*Dataset records*
# # # #

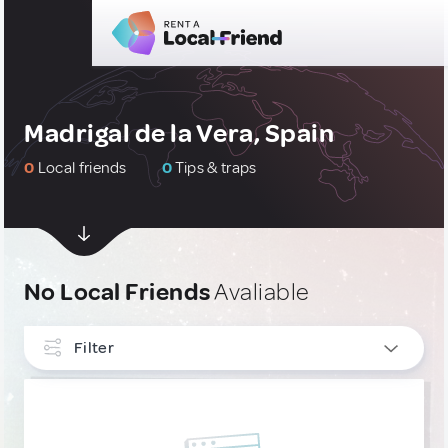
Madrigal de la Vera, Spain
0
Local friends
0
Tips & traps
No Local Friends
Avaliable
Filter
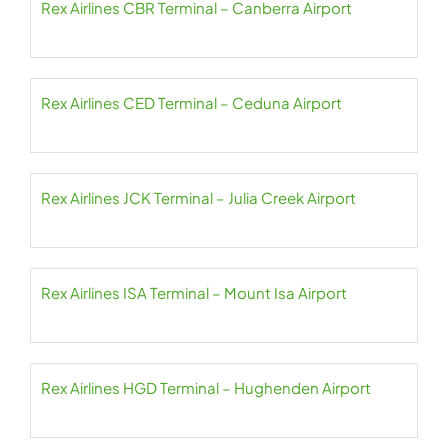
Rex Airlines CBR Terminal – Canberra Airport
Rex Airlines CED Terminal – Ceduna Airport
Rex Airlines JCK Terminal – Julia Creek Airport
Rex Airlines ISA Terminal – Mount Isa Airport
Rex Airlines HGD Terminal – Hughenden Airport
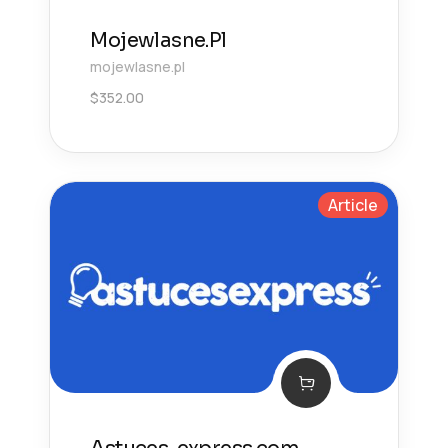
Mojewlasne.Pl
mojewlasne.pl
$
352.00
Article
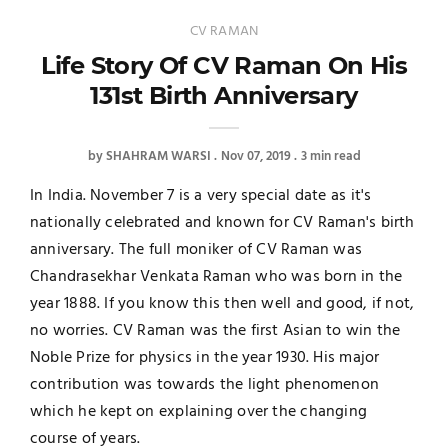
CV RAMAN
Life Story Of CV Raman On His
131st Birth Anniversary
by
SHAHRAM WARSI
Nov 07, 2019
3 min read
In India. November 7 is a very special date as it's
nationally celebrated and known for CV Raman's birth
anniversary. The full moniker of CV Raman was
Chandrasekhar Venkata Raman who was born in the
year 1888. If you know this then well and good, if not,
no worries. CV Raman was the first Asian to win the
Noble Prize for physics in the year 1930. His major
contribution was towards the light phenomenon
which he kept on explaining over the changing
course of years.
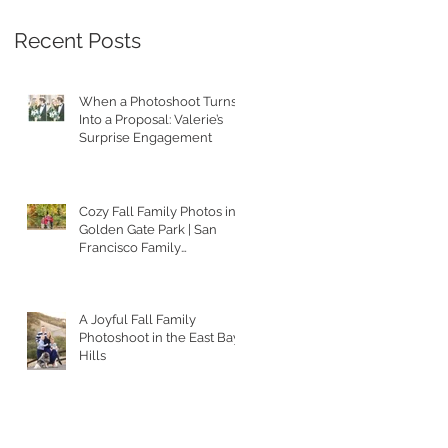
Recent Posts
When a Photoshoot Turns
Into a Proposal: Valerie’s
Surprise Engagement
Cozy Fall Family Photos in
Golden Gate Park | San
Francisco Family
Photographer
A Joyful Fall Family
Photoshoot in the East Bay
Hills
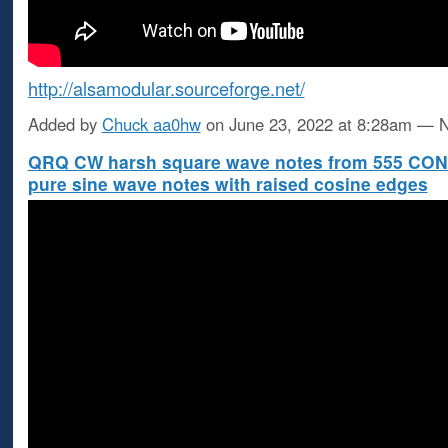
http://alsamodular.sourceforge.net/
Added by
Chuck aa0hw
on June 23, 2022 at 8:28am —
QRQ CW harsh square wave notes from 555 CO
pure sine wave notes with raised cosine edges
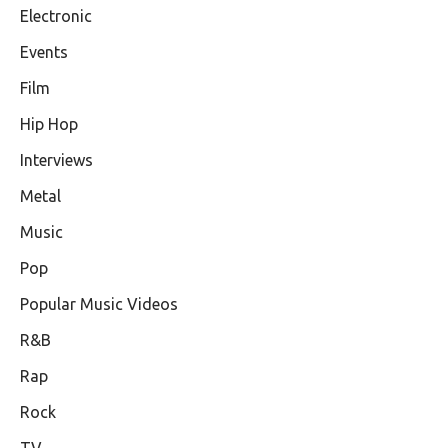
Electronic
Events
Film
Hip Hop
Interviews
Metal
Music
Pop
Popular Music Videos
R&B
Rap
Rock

# # # #

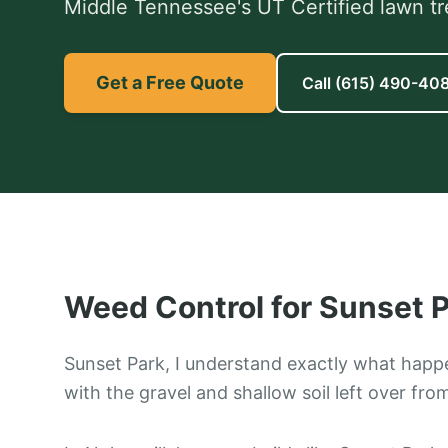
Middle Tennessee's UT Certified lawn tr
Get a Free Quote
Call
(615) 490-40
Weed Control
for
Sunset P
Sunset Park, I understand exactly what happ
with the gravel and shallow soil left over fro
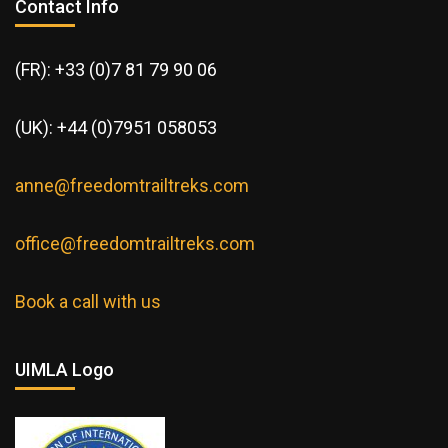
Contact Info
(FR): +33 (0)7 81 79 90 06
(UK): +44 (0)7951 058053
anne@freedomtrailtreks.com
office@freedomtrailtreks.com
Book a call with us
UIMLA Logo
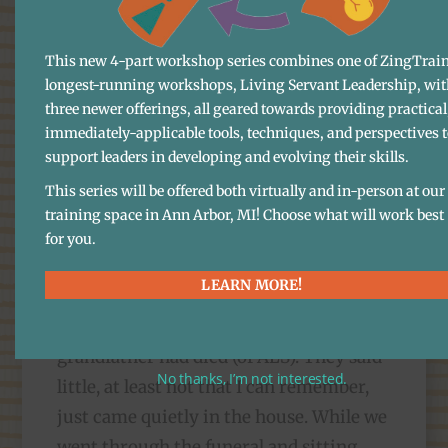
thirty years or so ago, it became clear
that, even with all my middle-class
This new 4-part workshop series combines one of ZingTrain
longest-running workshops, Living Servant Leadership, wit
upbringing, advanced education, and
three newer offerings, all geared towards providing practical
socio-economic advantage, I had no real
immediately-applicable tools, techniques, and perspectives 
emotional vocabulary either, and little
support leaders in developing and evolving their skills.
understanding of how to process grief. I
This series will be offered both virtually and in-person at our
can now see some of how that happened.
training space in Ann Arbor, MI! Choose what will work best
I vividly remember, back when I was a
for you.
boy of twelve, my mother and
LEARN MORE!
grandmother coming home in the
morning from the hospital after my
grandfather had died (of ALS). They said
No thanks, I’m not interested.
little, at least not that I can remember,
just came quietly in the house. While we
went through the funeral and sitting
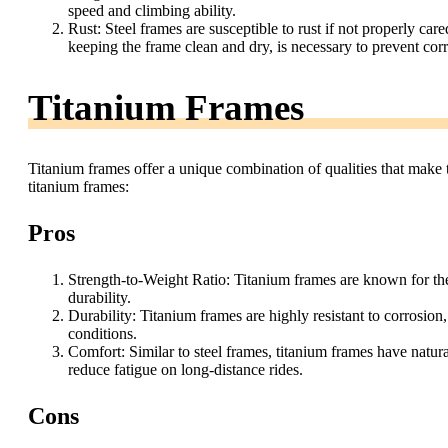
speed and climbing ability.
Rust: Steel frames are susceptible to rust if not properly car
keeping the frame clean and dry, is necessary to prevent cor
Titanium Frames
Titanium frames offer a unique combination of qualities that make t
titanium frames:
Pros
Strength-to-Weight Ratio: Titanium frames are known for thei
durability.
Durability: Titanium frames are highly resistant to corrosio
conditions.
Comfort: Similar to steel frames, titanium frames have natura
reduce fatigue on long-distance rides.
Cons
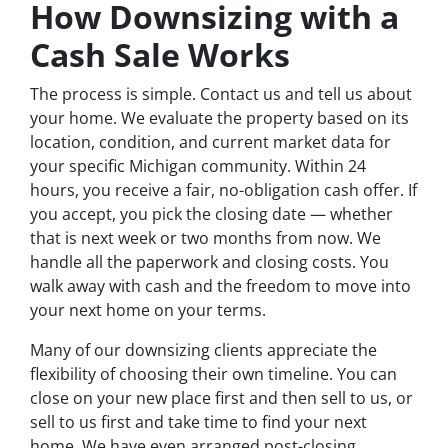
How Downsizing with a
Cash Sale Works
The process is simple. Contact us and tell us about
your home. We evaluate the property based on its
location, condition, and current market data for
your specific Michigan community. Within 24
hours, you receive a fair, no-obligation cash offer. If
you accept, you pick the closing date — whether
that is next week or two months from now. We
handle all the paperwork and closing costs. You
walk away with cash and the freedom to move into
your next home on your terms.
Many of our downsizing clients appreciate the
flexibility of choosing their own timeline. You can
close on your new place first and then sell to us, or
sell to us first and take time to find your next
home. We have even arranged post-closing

# # # #

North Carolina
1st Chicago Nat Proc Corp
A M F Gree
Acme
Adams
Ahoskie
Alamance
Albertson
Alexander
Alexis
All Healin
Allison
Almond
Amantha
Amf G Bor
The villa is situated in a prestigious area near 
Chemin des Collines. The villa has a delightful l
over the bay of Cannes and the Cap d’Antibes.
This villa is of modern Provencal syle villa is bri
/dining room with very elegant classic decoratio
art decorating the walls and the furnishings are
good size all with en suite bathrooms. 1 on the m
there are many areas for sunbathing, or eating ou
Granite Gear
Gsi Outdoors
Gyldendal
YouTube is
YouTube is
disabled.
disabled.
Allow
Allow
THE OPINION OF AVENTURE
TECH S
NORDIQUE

# # # #

Look above for the line with "you accept, you" and the line with "home. We have even arranged post-closing". Write out those two lines and all the lines between them, exactly, and no others.

you accept, you pick the closing date — whether
that is next week or two months from now. We
handle all the paperwork and closing costs. You
walk away with cash and the freedom to move into
your next home on your terms.
Many of our downsizing clients appreciate the
flexibility of choosing their own timeline. You can
close on your new place first and then sell to us, or
sell to us first and take time to find your next
home. We have even arranged post-closing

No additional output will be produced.